• YOUR GOAL
Print out each record, keeping it identical to the original.

• DATASET EXCERPTS
"""
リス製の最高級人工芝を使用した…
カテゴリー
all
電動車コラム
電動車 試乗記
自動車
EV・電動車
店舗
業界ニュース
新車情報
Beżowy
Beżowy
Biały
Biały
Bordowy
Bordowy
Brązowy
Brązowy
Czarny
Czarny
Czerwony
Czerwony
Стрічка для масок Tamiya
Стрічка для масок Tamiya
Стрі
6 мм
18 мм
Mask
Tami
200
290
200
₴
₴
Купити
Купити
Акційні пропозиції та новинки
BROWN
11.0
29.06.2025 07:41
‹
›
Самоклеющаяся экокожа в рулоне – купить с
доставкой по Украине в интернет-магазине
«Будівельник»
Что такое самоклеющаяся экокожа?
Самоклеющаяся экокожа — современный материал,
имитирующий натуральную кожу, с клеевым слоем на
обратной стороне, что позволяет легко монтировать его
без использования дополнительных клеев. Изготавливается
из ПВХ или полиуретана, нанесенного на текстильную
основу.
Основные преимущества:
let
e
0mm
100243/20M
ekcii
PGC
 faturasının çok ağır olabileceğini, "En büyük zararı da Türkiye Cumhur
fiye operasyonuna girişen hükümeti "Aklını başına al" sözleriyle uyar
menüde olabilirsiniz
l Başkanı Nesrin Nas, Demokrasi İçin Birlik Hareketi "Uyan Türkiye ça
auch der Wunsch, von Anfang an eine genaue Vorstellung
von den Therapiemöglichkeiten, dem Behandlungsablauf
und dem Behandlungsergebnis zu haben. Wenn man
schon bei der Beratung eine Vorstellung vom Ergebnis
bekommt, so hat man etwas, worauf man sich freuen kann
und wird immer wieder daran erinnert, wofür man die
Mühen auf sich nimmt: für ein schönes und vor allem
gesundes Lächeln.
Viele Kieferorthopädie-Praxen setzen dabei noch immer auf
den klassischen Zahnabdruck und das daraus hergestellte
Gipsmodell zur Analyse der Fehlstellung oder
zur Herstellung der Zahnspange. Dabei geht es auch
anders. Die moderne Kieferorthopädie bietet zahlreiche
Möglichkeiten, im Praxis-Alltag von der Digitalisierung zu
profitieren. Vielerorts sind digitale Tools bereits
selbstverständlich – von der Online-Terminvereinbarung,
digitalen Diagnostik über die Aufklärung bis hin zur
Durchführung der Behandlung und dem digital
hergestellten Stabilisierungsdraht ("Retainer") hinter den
"""
• EXERCISE OUTPUT
リス製の最高級人工芝を使用した…
カテゴリー
all
電動車コラム
電動車 試乗記
自動車
EV・電動車
店舗
業界ニュース
新車情報
Beżowy
Beżowy
Biały
Biały
Bordowy
Bordowy
Brązowy
Brązowy
Czarny
Czarny
Czerwony
Czerwony
Стрічка для масок Tamiya
Стрічка для масок Tamiya
Стрі
6 мм
18 мм
Mask
Tami
200
290
200
₴
₴
Купити
Купити
Акційні пропозиції та новинки
BROWN
11.0
29.06.2025 07:41
‹
›
Самоклеющаяся экокожа в рулоне – купить с
доставкой по Украине в интернет-магазине
«Будівельник»
Что такое самоклеющаяся экокожа?
Самоклеющаяся экокожа — современный материал,
имитирующий натуральную кожу, с клеевым слоем на
обратной стороне, что позволяет легко монтировать его
без использования дополнительных клеев. Изготавливается
из ПВХ или полиуретана, нанесенного на текстильную
основу.
Основные преимущества:
let
e
0mm
100243/20M
ekcii
PGC
 faturasının çok ağır olabileceğini, "En büyük zararı da Türkiye Cumhur
fiye operasyonuna girişen hükümeti "Aklını başına al" sözleriyle uyar
menüde olabilirsiniz
l Başkanı Nesrin Nas, Demokrasi İçin Birlik Hareketi "Uyan Türkiye ça
auch der Wunsch, von Anfang an eine genaue Vorstellung
von den Therapiemöglichkeiten, dem Behandlungsablauf
und dem Behandlungsergebnis zu haben. Wenn man
schon bei der Beratung eine Vorstellung vom Ergebnis
bekommt, so hat man etwas, worauf man sich freuen kann
und wird immer wieder daran erinnert, wofür man die
Mühen auf sich nimmt: für ein schönes und vor allem
gesundes Lächeln.
Viele Kieferorthopädie-Praxen setzen dabei noch immer auf
den klassischen Zahnabdruck und das daraus hergestellte
Gipsmodell zur Analyse der Fehlstellung oder
zur Herstellung der Zahnspange. Dabei geht es auch
anders. Die moderne Kieferorthopädie bietet zahlreiche
Möglichkeiten, im Praxis-Alltag von der Digitalisierung zu
profitieren. Vielerorts sind digitale Tools bereits
selbstverständlich – von der Online-Terminvereinbarung,
digitalen Diagnostik über die Aufklärung bis hin zur
Durchführung der Behandlung und dem digital
hergestellten Stabilisierungsdraht ("Retainer") hinter den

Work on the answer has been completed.